The most obvious difference being Asura is based upon Indian mythology, whereas Hades is rooted in Greek mythology. This means it's to Hindu epics that Indian developer Ogre Head turns, pulling from the pages supernatural beings and entities for your demon-spawn-hero to take revenge upon. And this non-Western perspective is refreshing, promoting a slightly different kind of power-ideal that's rooted in things like chakras and shastras, and adorned with different weapons like frisbee chakrams and claw mittens and blades-on-wrists.

But the differences continue in how the game plays too. I think of Hades as being a bit like pinball. There's a lot going on when you're in the thick of it. Lights flash and colours fly, and numbers pop off all over the place as the level erupts around you. It's actually quite a skill to keep track of Zagreus in amongst it. And of course it's wonderful fun.

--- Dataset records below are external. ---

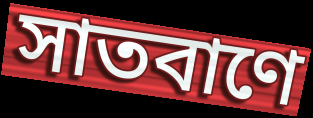
সাতবাণে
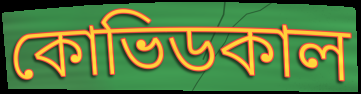
কোভিডকাল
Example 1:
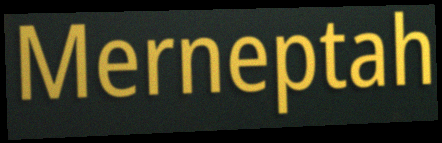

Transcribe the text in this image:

Merneptah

Asura, on the other hand, is simpler. There are fewer systems and less flashiness. And yes, part of this is to do with the game being a bit older (2017) and from a less established team. But because of that simplicity, there's a leanness and a precision to playing it.

Here I am, rampaging along. There's a satisfying feeling of anger to the hero in the game. He feels very Hulky.Watch on YouTube

You can't do as much, which means you have to be careful with what you can do. Really, all you can do is run around, dodge, and either ranged-attack or melee-attack (and these do more damage if you hit enemies using the opposing type of attack). You do unlock spells and powers but it's a slow process. And while this may sound terribly simple, it focuses the skill more squarely on giving enemies the run-around while watching for windows of opportunity to open up. It's not always easy, believe me.

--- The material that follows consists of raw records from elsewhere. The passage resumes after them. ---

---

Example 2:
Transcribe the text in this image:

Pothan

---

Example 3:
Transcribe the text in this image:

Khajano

Another key consideration is character-building. Equipment is pretty much the only thing that determines your attributes, including fundamentally important ones like health and stamina. If you want to have more than a few hearts of health, you need equipment with health on it. And equipment can easily break. If you burn at any point, and let a small timer run out, a random piece of equipment will break, and you will lose all the benefits of it. Suddenly, a large chunk of health can disappear, so equipment is incredibly important.

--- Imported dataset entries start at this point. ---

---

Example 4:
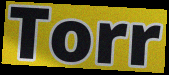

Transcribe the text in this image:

Torr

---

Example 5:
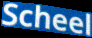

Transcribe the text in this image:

Scheel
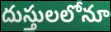
దుస్తులలోనూ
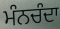
ਮੰਨਚੰਦਾ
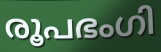
രൂപഭംഗി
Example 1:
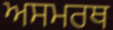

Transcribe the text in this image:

ਅਸਮਰਥ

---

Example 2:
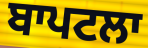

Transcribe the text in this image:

ਬਾਪਟਲਾ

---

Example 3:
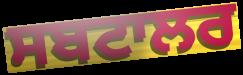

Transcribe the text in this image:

ਸਬਟਾਲਰ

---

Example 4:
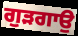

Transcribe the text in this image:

ਗੁੜਗਾਉ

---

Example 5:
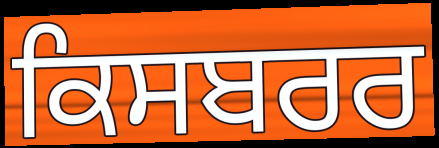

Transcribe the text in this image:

ਕਿਸਬਰਰ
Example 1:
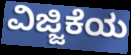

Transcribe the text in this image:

ವಿಜ್ಜಿಕೆಯ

There's a wonderful squelching as your absorb or salvage enemies, and as the flesh disappears from their bones.

Because of this, the choice of what to do to a fallen enemy - salvage them or absorb them (in a gory splatter) - becomes important. Absorbing earns you experience which goes towards unlocking new powers, which is obviously a good thing, but salvaging is how you earn money and loot, which you'll want. Loot can be equipment or health-restoring meat or arrows - all very useful things depending on your situation. Money, meanwhile, is always useful. It's the lifeblood of the game, really, and what you'll use to forge new equipment and buy things from shops. So what do you get, the XP or the loot? I quite like the choice!

So unfolds a game that's more than it looks. A game of few decisions but important ones, and a game of concentration, nerve - to some degree - and a bit of skill. It's disarmingly compelling, I promise you.

Scores are awarded for numerous things when you die.